The COVID-19 pandemic has called attention not just to persistent health disparities in the United States but also to the severe underinvestment in community health workforces needed to address them. A national CHW workforce could and should have been in place at the start of the pandemic to address issues ranging from vaccine hesitancy, barriers to accessing testing, and low health literacy and misinformation to the broader social, economic, and behavioral health needs of vulnerable populations. Instead, an onslaught of federal funding through the 2020 Coronavirus Aid, Relief, and Economic Security Act and the 2021 American Rescue Plan meant that state and local governments scrambled to hire, train, and deploy CHWs amid the ongoing public health crisis. In March 2020, the US Department of Homeland Security included CHWs, for the first time, as part of the Essential Critical Infrastructure Workforce in their strategy to ensure community and national resilience in the COVID-19 response.

In many communities, CHWs have been instrumental in COVID-19 public health messaging and communication, contact tracing and monitoring in medically underserved communities, navigation to vaccine and testing appointments, and even in conducting rapid antigen testing with the proper training and personal protective equipment. They have leveraged their established relationships and trust of their communities to dispel myths, advocate against evictions, help clients access their stimulus checks, and promote mental and physical health and resilience.4 CHWs have also expanded the capacity of social service organizations who have been on the front line throughout the pandemic, including homeless shelters, food pantries, and other agencies providing public assistance.
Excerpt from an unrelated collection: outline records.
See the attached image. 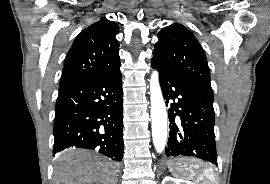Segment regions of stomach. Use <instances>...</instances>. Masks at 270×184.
<instances>
[{"label": "stomach", "mask_w": 270, "mask_h": 184, "mask_svg": "<svg viewBox=\"0 0 270 184\" xmlns=\"http://www.w3.org/2000/svg\"><path fill=\"white\" fill-rule=\"evenodd\" d=\"M186 161L183 159L175 160L170 163L169 170L176 176H182L184 171L186 170Z\"/></svg>", "instance_id": "stomach-1"}]
</instances>
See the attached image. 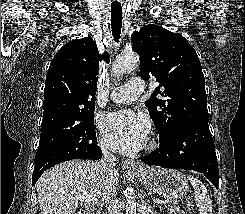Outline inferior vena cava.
<instances>
[{
  "instance_id": "602c4592",
  "label": "inferior vena cava",
  "mask_w": 245,
  "mask_h": 214,
  "mask_svg": "<svg viewBox=\"0 0 245 214\" xmlns=\"http://www.w3.org/2000/svg\"><path fill=\"white\" fill-rule=\"evenodd\" d=\"M100 147L103 152V158L97 163V167L106 173L115 171V156L110 153L102 143ZM106 202L108 204V214H119L117 211L116 188L107 189Z\"/></svg>"
}]
</instances>
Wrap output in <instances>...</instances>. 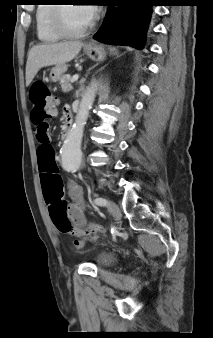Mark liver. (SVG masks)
Masks as SVG:
<instances>
[{
    "instance_id": "obj_1",
    "label": "liver",
    "mask_w": 213,
    "mask_h": 338,
    "mask_svg": "<svg viewBox=\"0 0 213 338\" xmlns=\"http://www.w3.org/2000/svg\"><path fill=\"white\" fill-rule=\"evenodd\" d=\"M80 41L40 44L32 47L26 63V86H29L38 71L47 66L61 65L73 60L80 52Z\"/></svg>"
}]
</instances>
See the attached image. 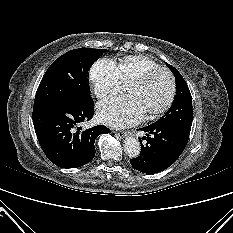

The recent federal investments in CHWs, though overdue and time limited, should be leveraged to strengthen the workforce to address ongoing community health needs and prepare us for future public health crises.

A WINDOW OF OPPORTUNITY

The political commitment needed to expand and sustain a robust CHW workforce was largely lacking until recently. In January 2022, a new bill was introduced in the Senate, S.3479—Building a Sustainable Workforce for Healthy Communities Act—which calls for investment in the sustainability of the CHW workforce and expands funding opportunities beyond state and local governments to include community-based organizations. The success of this bill is yet to be determined, but, as with any policy, demonstrating success and positive ROI will be critical to its sustainability. Rigorous large-scale longitudinal evaluations of CHW programs with respect to health care use, health outcomes, and health system savings will become increasingly necessary. Heisler et al. provide an elegant blueprint for a health plan–implemented and potentially financially sustainable model whose evaluation can strengthen the evidence base for CHW effectiveness and cost-effectiveness.

Future studies should focus on longer-term impacts of CHW programs and should consider including patient-centered outcomes in their evaluation. A growing commitment to community engagement and patient-centeredness in public health research funding will also increase opportunities to engage CHWs as research partners,10 creating further opportunities for workforce expansion. Leveraging this current momentum and unique window of opportunity to strengthen and expand this critical workforce will require evidence-based practices8,11,12 for effective recruitment, training and certification, retention, evaluation, supervision, reimbursement, recognition, and remuneration of CHWs to ensure success and sustainability long beyond the COVID-19 pandemic.

CONFLICTS OF INTEREST

The author has no conflicts of interest to declare.